──────── Jeu de données ────────

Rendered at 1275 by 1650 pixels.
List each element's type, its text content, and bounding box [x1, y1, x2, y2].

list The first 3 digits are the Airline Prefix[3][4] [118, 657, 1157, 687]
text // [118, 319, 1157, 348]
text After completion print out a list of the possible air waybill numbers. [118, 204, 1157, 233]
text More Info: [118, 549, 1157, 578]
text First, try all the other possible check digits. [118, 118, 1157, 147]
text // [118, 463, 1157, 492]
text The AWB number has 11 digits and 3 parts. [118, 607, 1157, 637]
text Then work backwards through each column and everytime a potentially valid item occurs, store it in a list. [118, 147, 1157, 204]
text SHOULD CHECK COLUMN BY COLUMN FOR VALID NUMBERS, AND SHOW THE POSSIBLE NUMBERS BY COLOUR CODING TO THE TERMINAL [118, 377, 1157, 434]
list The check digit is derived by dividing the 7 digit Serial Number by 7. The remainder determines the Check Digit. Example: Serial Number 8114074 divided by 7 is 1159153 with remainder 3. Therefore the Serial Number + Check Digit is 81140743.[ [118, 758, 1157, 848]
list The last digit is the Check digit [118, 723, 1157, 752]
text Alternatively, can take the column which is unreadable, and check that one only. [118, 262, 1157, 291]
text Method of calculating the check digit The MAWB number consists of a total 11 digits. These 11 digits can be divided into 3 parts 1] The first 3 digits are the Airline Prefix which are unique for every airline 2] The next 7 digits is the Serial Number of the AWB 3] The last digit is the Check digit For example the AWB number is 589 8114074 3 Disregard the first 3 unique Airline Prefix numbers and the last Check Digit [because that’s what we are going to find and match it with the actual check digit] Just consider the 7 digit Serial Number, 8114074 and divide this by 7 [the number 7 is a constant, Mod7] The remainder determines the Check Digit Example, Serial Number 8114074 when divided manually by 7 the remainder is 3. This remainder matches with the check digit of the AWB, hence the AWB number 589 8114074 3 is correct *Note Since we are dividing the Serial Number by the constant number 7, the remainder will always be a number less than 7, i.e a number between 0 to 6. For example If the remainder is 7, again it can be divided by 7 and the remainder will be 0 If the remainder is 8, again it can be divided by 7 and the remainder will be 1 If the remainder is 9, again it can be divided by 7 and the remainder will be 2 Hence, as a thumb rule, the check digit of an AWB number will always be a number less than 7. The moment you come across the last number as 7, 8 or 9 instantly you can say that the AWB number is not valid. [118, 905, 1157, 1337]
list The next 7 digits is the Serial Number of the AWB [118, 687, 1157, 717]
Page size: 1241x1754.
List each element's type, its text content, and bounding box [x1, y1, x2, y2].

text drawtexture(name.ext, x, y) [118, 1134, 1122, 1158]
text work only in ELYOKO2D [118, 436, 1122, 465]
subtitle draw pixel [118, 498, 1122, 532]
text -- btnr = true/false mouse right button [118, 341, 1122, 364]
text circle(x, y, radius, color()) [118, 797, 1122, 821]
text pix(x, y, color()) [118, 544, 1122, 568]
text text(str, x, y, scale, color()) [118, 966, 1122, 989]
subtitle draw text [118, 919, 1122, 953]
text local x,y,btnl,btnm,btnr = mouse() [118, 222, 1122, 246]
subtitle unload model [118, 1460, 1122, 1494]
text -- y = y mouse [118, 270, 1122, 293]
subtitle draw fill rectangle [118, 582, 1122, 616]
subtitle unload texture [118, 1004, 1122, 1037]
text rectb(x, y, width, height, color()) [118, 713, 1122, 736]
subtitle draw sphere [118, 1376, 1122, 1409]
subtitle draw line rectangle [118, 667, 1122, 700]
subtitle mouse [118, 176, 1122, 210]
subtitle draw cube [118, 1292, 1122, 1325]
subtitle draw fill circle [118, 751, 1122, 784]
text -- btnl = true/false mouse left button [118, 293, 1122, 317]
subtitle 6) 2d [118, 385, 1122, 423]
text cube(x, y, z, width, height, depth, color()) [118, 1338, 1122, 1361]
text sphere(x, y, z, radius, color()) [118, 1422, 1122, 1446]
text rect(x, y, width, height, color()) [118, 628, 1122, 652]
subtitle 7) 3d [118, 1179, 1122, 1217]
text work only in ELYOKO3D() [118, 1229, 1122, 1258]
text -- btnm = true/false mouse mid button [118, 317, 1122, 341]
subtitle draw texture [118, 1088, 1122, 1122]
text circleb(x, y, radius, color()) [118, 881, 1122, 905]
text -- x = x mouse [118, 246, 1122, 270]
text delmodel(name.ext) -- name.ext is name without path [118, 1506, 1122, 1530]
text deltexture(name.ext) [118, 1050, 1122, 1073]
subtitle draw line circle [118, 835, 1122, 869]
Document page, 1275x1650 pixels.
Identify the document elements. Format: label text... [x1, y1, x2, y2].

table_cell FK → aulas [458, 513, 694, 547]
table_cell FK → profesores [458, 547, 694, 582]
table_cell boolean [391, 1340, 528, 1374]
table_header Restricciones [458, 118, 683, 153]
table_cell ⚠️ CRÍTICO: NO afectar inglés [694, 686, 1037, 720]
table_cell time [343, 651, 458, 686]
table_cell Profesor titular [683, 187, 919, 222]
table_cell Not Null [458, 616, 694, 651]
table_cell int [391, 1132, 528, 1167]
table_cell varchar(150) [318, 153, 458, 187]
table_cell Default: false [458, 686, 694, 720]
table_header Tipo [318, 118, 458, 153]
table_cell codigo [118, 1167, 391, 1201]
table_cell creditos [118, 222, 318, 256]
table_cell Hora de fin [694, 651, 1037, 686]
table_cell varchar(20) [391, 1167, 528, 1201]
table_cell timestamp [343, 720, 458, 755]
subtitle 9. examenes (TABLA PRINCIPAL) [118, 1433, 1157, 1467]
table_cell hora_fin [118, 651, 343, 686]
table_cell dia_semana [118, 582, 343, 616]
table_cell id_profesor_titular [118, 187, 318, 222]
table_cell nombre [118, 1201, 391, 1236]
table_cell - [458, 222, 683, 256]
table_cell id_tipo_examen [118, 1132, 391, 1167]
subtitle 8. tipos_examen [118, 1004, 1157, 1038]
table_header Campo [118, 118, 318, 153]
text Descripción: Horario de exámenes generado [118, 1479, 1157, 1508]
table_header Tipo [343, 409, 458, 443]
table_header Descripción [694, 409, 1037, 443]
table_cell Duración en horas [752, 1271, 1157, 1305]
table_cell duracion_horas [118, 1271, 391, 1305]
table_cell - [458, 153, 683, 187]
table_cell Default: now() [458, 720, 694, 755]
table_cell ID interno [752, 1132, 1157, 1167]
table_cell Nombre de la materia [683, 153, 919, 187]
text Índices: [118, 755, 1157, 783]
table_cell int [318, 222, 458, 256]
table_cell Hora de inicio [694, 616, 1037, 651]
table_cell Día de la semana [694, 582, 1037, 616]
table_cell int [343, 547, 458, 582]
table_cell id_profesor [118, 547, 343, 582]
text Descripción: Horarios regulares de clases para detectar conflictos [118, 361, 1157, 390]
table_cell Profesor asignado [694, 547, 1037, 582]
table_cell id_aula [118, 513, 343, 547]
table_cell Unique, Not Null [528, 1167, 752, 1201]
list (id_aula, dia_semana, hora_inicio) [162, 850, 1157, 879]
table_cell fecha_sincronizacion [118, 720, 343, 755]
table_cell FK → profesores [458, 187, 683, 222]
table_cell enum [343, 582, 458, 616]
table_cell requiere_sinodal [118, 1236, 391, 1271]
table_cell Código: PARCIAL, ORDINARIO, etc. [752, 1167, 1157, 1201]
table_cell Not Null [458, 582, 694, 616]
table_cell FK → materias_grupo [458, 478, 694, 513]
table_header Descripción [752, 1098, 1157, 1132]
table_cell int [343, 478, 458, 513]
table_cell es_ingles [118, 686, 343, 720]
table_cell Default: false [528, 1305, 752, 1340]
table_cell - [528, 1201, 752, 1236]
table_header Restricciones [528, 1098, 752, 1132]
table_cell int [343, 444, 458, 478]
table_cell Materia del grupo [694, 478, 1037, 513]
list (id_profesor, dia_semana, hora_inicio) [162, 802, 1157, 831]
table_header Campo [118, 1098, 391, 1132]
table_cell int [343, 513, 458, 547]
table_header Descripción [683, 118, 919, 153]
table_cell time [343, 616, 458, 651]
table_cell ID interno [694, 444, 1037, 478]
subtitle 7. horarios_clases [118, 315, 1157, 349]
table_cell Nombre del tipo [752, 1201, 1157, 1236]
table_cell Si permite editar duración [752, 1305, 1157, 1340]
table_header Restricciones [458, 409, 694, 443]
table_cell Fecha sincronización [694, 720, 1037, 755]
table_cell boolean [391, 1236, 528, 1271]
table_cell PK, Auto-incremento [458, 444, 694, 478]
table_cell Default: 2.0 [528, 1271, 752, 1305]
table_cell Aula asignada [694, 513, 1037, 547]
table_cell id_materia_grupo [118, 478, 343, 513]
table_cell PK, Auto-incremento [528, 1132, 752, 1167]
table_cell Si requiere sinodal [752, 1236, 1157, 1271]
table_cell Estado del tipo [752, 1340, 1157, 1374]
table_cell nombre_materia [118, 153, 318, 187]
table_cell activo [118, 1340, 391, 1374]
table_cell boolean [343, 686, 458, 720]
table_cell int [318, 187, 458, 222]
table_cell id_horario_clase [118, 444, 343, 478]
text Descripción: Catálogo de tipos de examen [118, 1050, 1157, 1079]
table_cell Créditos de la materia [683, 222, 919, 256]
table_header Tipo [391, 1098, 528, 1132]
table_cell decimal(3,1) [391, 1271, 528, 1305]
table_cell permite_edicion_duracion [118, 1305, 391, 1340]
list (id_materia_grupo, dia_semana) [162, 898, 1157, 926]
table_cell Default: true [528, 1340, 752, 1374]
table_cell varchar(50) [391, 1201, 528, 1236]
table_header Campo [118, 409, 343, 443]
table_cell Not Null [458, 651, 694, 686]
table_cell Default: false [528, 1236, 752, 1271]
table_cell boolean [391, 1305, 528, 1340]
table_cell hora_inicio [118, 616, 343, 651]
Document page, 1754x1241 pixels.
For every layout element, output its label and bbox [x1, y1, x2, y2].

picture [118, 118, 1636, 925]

────────

_Travail à faire_
Recopiez à l'identique les lignes de la liste ci-dessus, en partant de celle qui contient « text drawtexture(name.ext, x, y) » et en poursuivant jusqu'à celle qui contient « text circle(x, y, radius, color()) », ces deux lignes comprises.

_Résultat complet_
text drawtexture(name.ext, x, y) [118, 1134, 1122, 1158]
text work only in ELYOKO2D [118, 436, 1122, 465]
subtitle draw pixel [118, 498, 1122, 532]
text -- btnr = true/false mouse right button [118, 341, 1122, 364]
text circle(x, y, radius, color()) [118, 797, 1122, 821]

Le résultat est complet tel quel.